→ Objective:
Copy out every line of the rows below word for word, leaving the pictures out.

→ Data records:
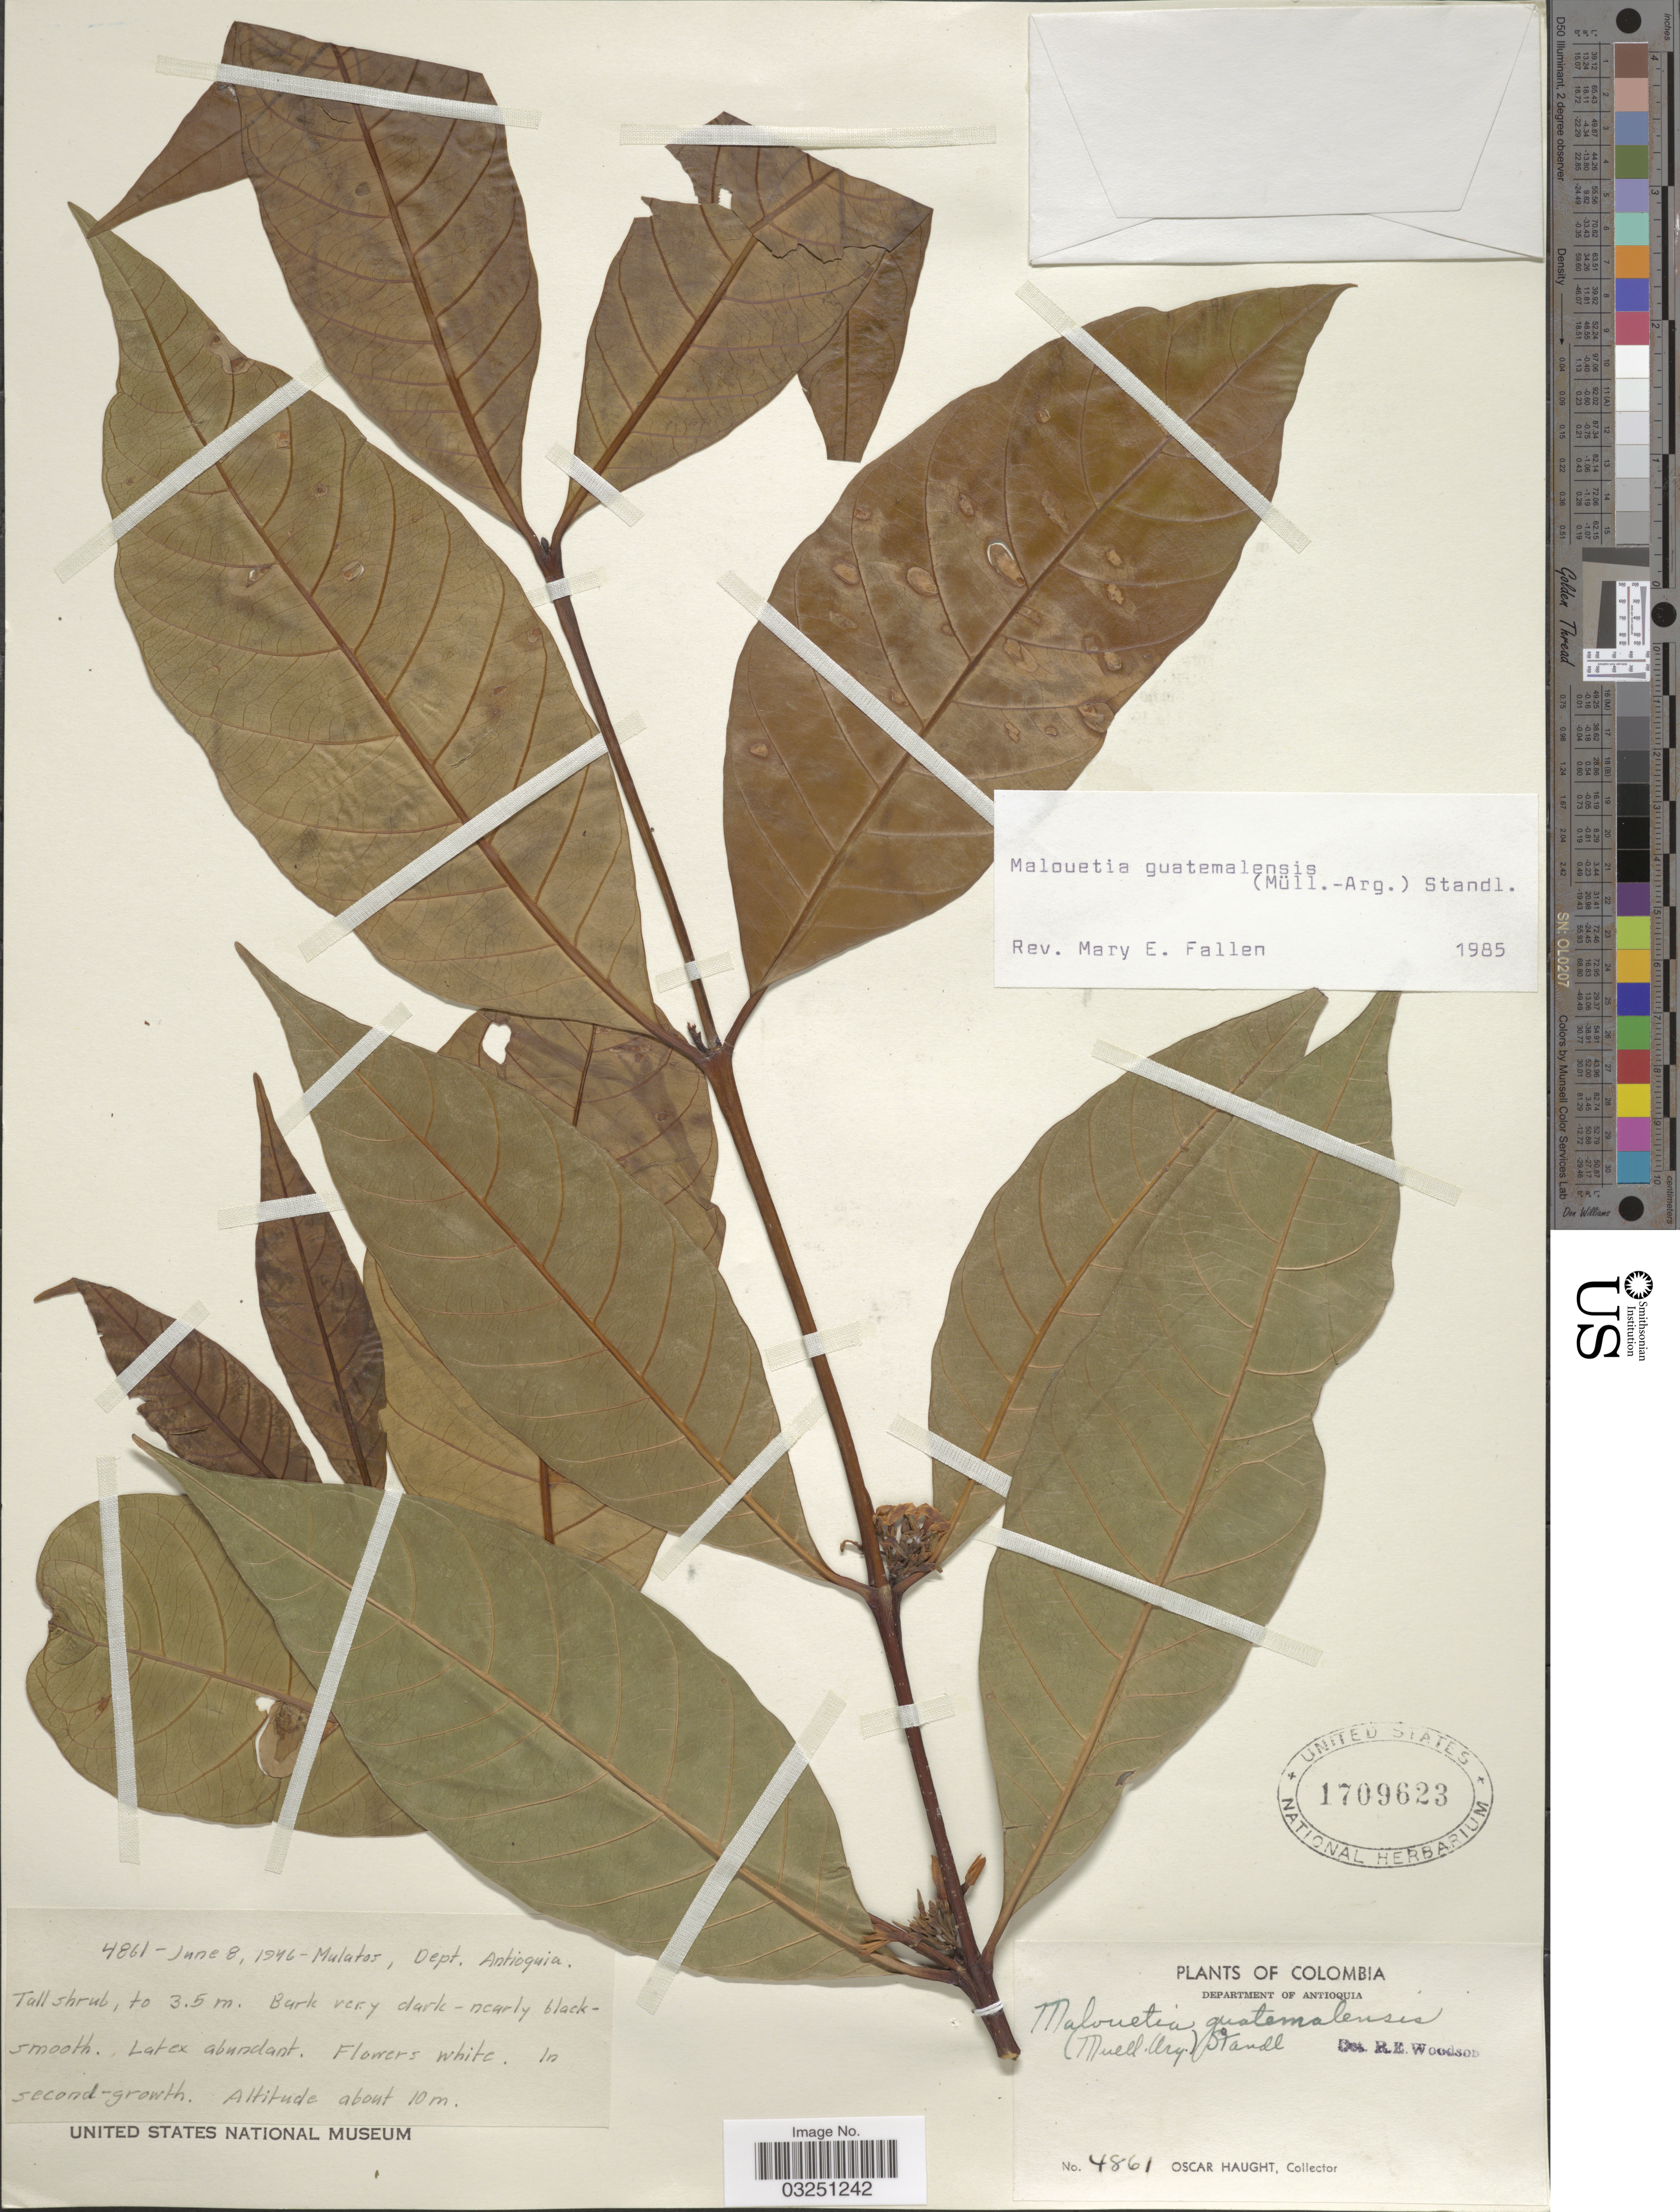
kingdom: Plantae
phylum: Tracheophyta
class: Magnoliopsida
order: Gentianales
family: Apocynaceae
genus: Malouetia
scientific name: Malouetia guatemalensis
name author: (Müll. Arg.) Standl.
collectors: O. L. Haught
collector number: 4861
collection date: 1946-06-08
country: Colombia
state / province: Antioquia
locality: Department of Antioquia. Mulatos, Dept. Antioquia.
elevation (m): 10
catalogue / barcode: US 1709623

→ Response below:
kingdom: Plantae
phylum: Tracheophyta
class: Magnoliopsida
order: Gentianales
family: Apocynaceae
genus: Malouetia
scientific name: Malouetia guatemalensis
name author: (Müll. Arg.) Standl.
collectors: O. L. Haught
collector number: 4861
collection date: 1946-06-08
country: Colombia
state / province: Antioquia
locality: Department of Antioquia. Mulatos, Dept. Antioquia.
elevation (m): 10
catalogue / barcode: US 1709623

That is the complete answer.